§ Task directions
Where a line below holds the string "hand", copy that line.

§ Data for review

= Beginning of Section =

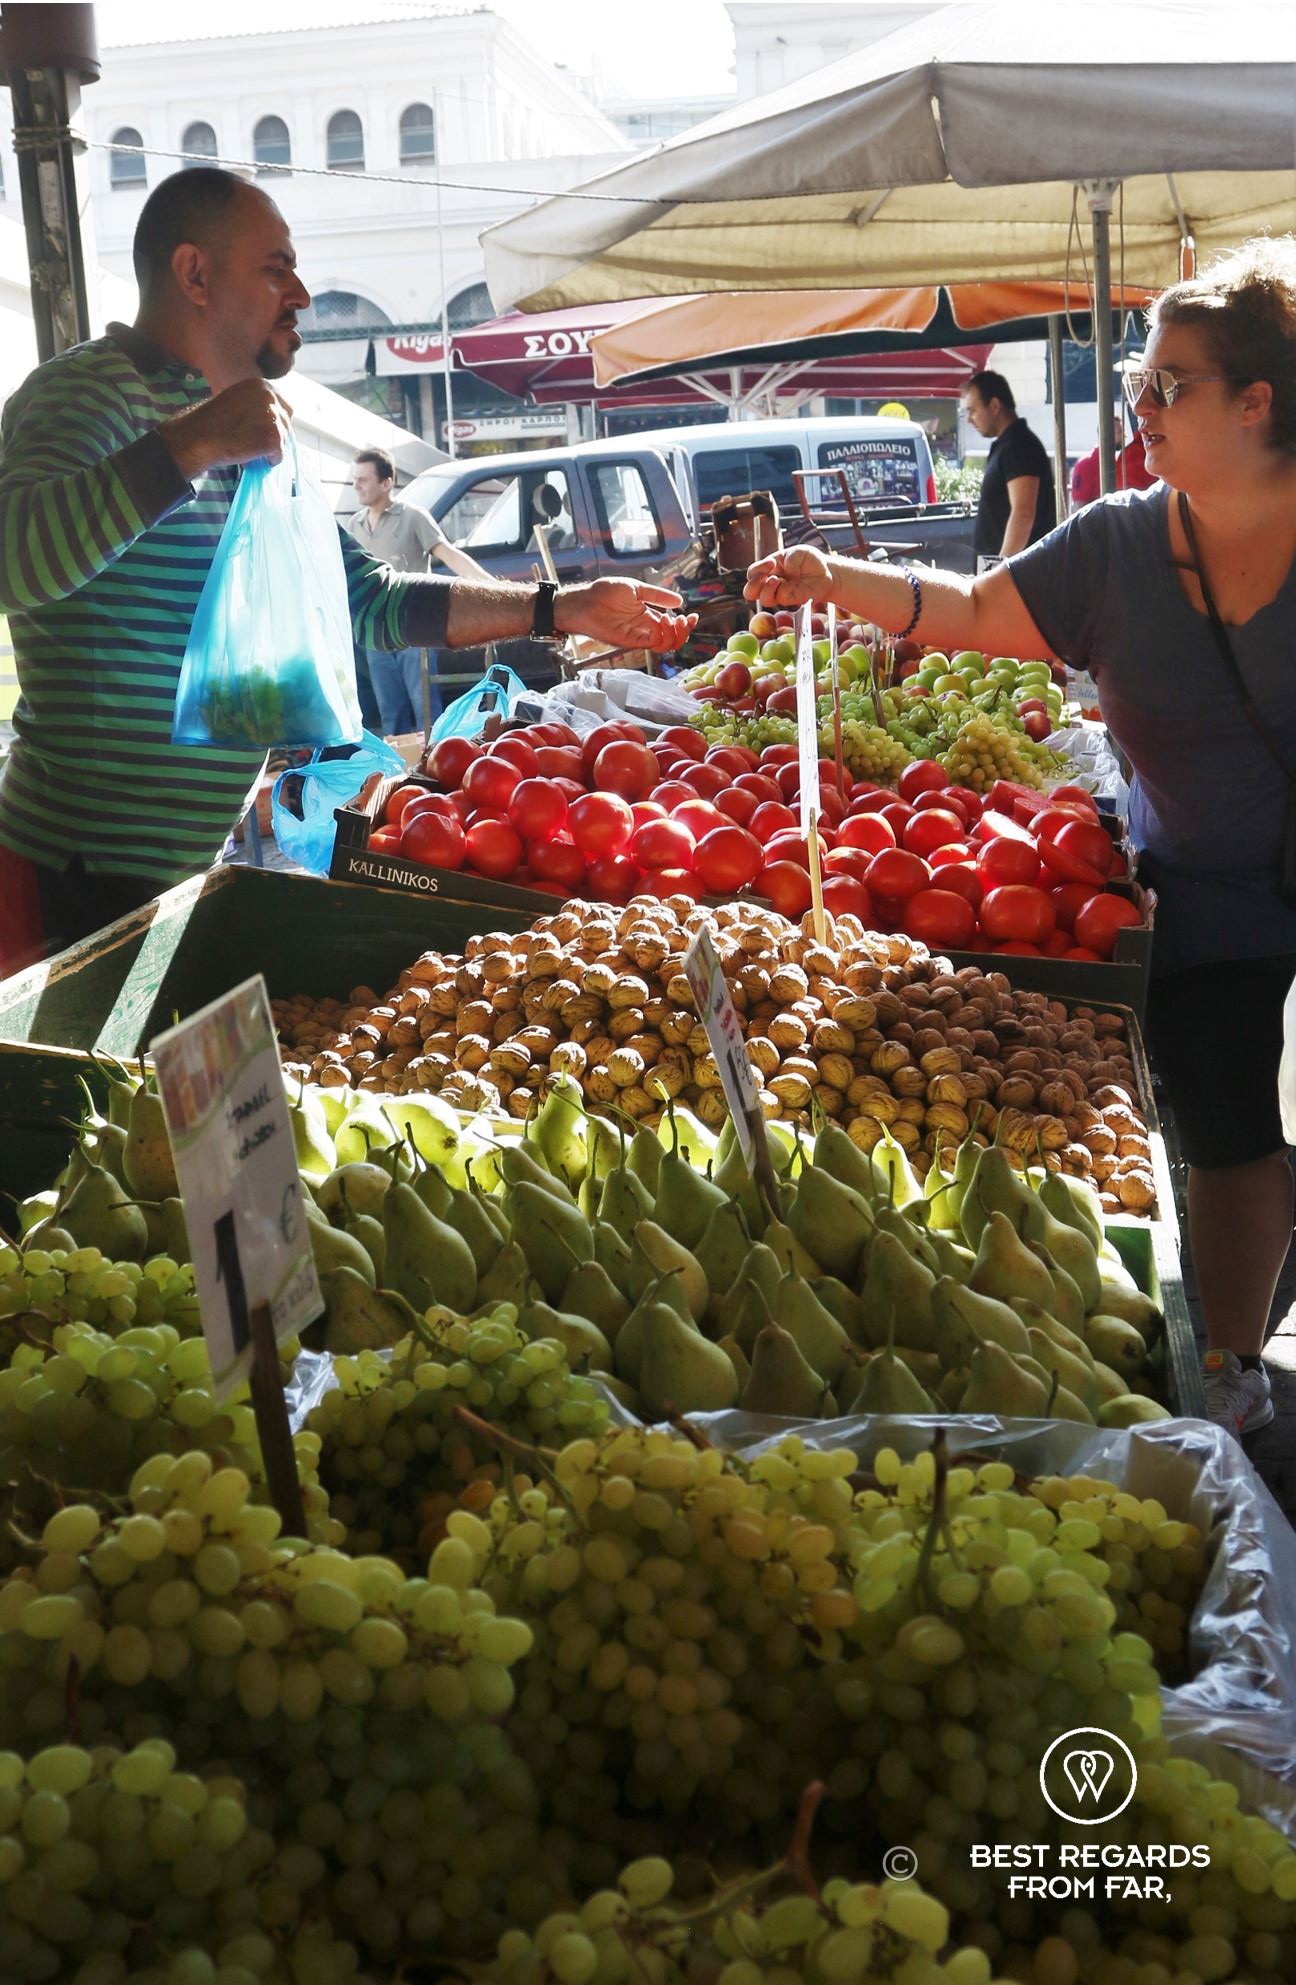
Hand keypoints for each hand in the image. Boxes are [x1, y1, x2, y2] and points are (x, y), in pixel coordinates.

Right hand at [159, 379, 291, 482]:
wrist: (198, 437)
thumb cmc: (211, 423)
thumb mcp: (235, 401)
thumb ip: (254, 404)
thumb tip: (270, 418)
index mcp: (260, 385)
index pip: (282, 404)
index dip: (275, 421)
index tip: (263, 431)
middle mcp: (269, 395)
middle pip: (287, 421)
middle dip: (276, 434)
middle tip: (258, 444)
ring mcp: (272, 415)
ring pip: (284, 438)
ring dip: (269, 448)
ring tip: (247, 449)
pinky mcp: (274, 436)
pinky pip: (280, 454)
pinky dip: (269, 460)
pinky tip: (251, 457)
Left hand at [555, 578, 697, 653]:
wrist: (584, 600)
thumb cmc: (604, 592)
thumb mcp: (636, 588)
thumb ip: (657, 595)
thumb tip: (679, 601)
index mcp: (647, 616)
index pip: (672, 627)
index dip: (685, 625)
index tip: (693, 616)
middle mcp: (645, 629)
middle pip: (672, 640)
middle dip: (684, 631)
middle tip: (685, 620)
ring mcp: (638, 636)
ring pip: (665, 645)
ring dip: (675, 634)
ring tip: (670, 620)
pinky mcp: (630, 641)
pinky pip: (652, 645)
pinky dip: (661, 635)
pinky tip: (660, 621)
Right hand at [743, 544, 833, 609]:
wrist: (826, 570)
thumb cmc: (809, 560)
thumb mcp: (797, 552)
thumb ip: (788, 561)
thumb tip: (786, 575)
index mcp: (769, 569)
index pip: (752, 573)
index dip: (756, 570)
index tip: (771, 563)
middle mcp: (771, 583)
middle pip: (750, 592)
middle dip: (753, 586)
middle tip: (764, 577)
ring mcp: (781, 593)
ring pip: (764, 599)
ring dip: (767, 589)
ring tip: (776, 580)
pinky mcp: (792, 600)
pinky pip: (781, 598)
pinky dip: (783, 590)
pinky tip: (793, 583)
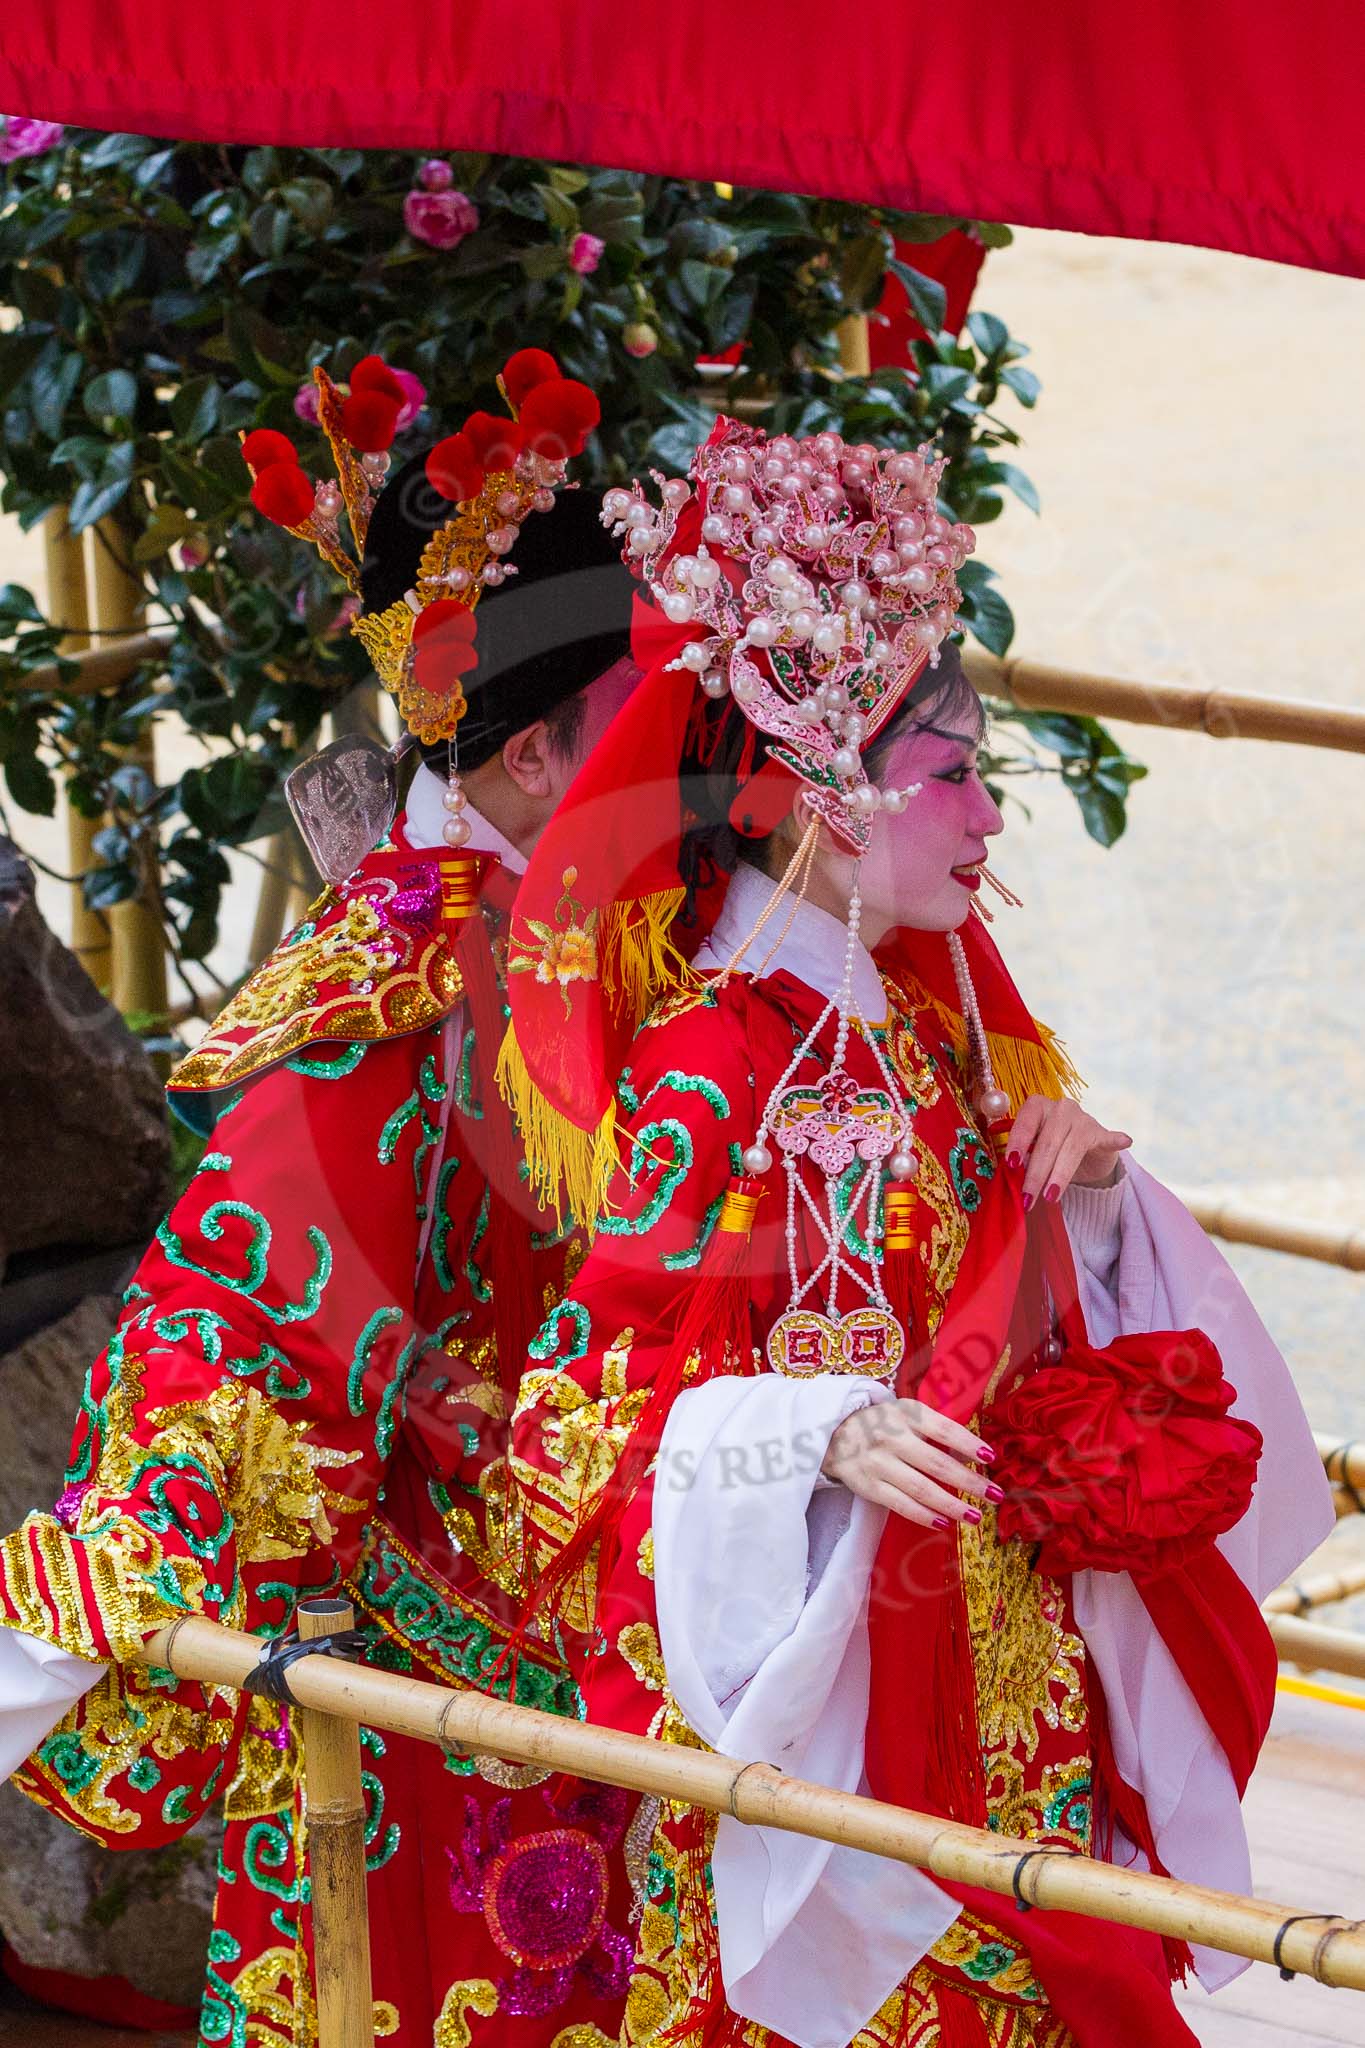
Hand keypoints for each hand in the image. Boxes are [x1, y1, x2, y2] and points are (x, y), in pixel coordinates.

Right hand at [821, 1397, 998, 1529]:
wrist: (834, 1434)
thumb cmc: (883, 1424)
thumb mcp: (907, 1415)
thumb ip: (936, 1430)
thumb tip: (974, 1457)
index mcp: (906, 1414)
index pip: (943, 1429)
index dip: (968, 1444)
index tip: (991, 1458)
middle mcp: (891, 1437)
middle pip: (937, 1463)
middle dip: (970, 1482)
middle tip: (995, 1495)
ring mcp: (878, 1463)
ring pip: (921, 1488)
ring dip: (952, 1505)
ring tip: (975, 1516)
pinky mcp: (868, 1486)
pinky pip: (901, 1504)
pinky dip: (924, 1515)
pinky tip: (944, 1523)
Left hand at [1006, 1095, 1130, 1207]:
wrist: (1084, 1153)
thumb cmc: (1050, 1152)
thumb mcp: (1033, 1153)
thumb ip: (1023, 1158)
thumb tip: (1010, 1175)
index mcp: (1038, 1107)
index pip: (1026, 1121)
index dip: (1018, 1142)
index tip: (1012, 1164)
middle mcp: (1061, 1108)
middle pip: (1047, 1142)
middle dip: (1035, 1174)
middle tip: (1027, 1198)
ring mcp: (1084, 1119)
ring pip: (1070, 1149)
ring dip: (1059, 1176)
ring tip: (1050, 1197)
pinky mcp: (1103, 1134)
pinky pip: (1109, 1138)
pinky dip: (1116, 1139)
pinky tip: (1125, 1141)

= End of Section =

§ Output
Hand keypoints for each hand in the image. Boxes are [x1, y1, x2, y2] and points are (x, y), in pixel coordinates.
Right hand at [159, 379, 291, 482]:
Left hand at [555, 578, 697, 653]:
Right hand at [743, 544, 833, 609]:
Hand keypoints for each hand in the image. Boxes are [x1, y1, x2, y2] and points are (x, y), in pixel coordinates.
Right hand at [821, 1397, 998, 1529]:
Left hand at [1006, 1095, 1130, 1207]:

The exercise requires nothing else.